O Governo da Espanha aprovou um «plano de choque» no valor de 309 milhões de euros destinado a Ceuta, visando lidar com a crise migratória e humanitária na cidade, bem como o impacto econômico gerado pela entrada ilegal de 72.000 indivíduos.
O porta-voz do governo da cidade autônoma, um enclave espanhol localizado no norte de África e com fronteira com Marrocos, declarou aos jornalistas que não poderia avaliar se o montante do dinheiro era adequado, pois o foco primordial deveria ser o retorno à normalidade. Ele ressaltou que ainda há um longo percurso a percorrer, enfrentando crises diárias e incorrendo em novos custos sem que o investimento total tenha sido avaliado.
Alejandro Ramírez sustentou que a restauração da normalidade em Ceuta somente será alcançável mediante a repatriação das pessoas que permanecem na cidade, incluindo milhares que ainda estão nas ruas devido à carência de locais para registro e acolhimento provisório.

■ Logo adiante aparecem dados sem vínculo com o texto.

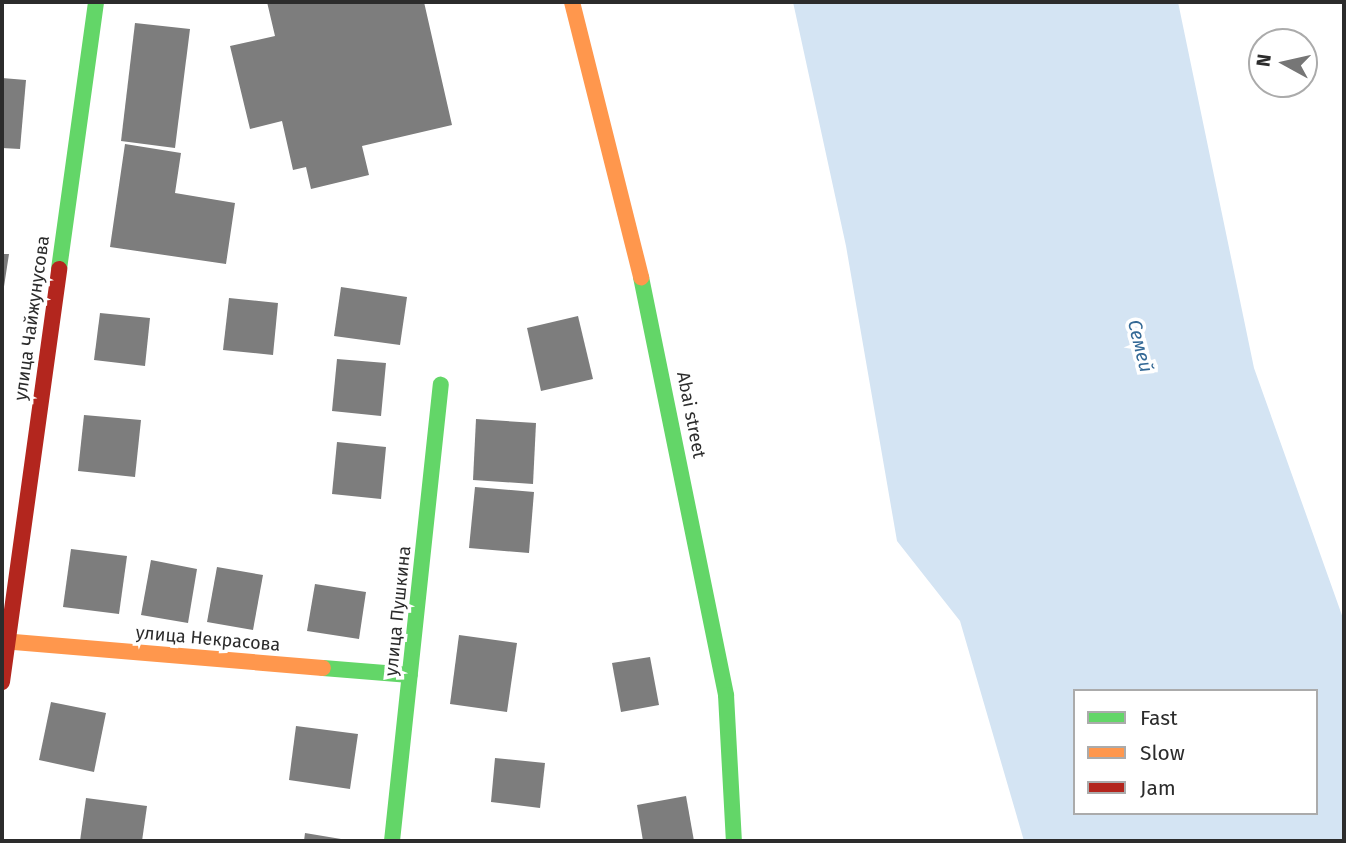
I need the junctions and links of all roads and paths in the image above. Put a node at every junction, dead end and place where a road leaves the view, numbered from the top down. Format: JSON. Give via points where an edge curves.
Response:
{"nodes":[{"id":1,"x":96,"y":2,"type":"edge"},
{"id":2,"x":572,"y":2,"type":"edge"},
{"id":3,"x":441,"y":385,"type":"dead end"},
{"id":4,"x":4,"y":641,"type":"edge"},
{"id":5,"x":410,"y":675,"type":"junction"},
{"id":6,"x":2,"y":682,"type":"edge"},
{"id":7,"x":392,"y":841,"type":"edge"},
{"id":8,"x":734,"y":841,"type":"edge"}],
"edges":[{"from":1,"to":4,"type":"street","name":"улица Чайжунусова"},
{"from":2,"to":8,"type":"street","name":"Abai street","via":[[658,343],[726,695]]},
{"from":3,"to":5,"type":"street","name":"улица Пушкина"},
{"from":4,"to":5,"type":"street","name":"улица Некрасова"},
{"from":4,"to":6,"type":"street","name":"улица Чайжунусова"},
{"from":5,"to":7,"type":"street","name":"улица Пушкина"}]}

O porta-voz solicitou ao Governo da Espanha que implemente ações persistentes e adote as medidas estruturais necessárias para evitar reincidências, além de promover um plano específico com um cronograma definido para as devoluções a Marrocos dos indivíduos que entraram ilegalmente em Ceuta nos dias 30 e 31 de julho.
As autoridades de Ceuta informam que há entre 8.000 e 9.000 dessas pessoas no enclave, enquanto o Governo espanhol estima que o número seja de aproximadamente 5.000. Alejandro Ramírez mencionou que as autoridades locais baseiam suas estimativas em dados da população e de diversas associações, mas considerou que o número real é o menor possível.
Ele alertou que mesmo se o número fosse de 5.000, ainda representaria um problema, citando o aumento da tensão nas ruas da cidade, tanto entre migrantes sem acesso a moradia ou outras condições, quanto entre migrantes e a população local.
Ramírez enfatizou que, independentemente da quantidade de recursos mobilizados para enfrentar a crise migratória e humanitária, a normalidade só virá com a repatriação, afirmando que os fundos seriam inúteis sem esse cenário, conforme relatado pela agência de notícias espanhola EFE.
Ángel Victor Torres, Ministro de Política Territorial da Espanha e responsável pela coordenação da crise em Ceuta, comunicou que 3.400 novas vagas de acolhimento temporário para migrantes foram criadas nas últimas semanas, elevando o total para 6.000.
Torres explicou que apenas com esses locais de acolhimento é possível registrar todas as pessoas que continuam dormindo nas ruas e iniciar os processos pertinentes, seja para repatriação ou para concessão de asilo, quando cabível.
O ministro garantiu que o objetivo é o retorno a Marrocos de todos os indivíduos que entraram ilegalmente no final de julho em Ceuta, mas ressaltou que este processo deve ocorrer em conformidade com a lei, sem estabelecer prazos definitivos.
Ele informou que mais de 90% das pessoas que entraram ilegalmente durante a onda de julho deixaram voluntariamente nos dias subsequentes, somando-se a 3.519 pessoas entre 10 e 31 de agosto. Torres destacou a importância deste último dado, pois se trata de migrantes que «sabem que não há esperança e que não terão asilo».
Adicionalmente, o Governo espanhol reportou a expulsão de 214 pessoas por cometerem delitos nas últimas semanas. Em relação aos menores desacompanhados, as autoridades mantêm 1.612 registros com processos abertos em Ceuta, sendo que cerca de 1.200 deles chegaram em 30 e 31 de julho.
Antes desta crise, a cidade possuía entre 500 e 600 vagas para acolhimento temporário de migrantes que chegavam ilegalmente, e sua população totaliza quase 83.500 habitantes. Ceuta, um pequeno território situado no extremo norte de Marrocos e banhado pelo Estreito de Gibraltar, constitui uma das duas fronteiras terrestres entre África e Europa, ao lado de Melilla.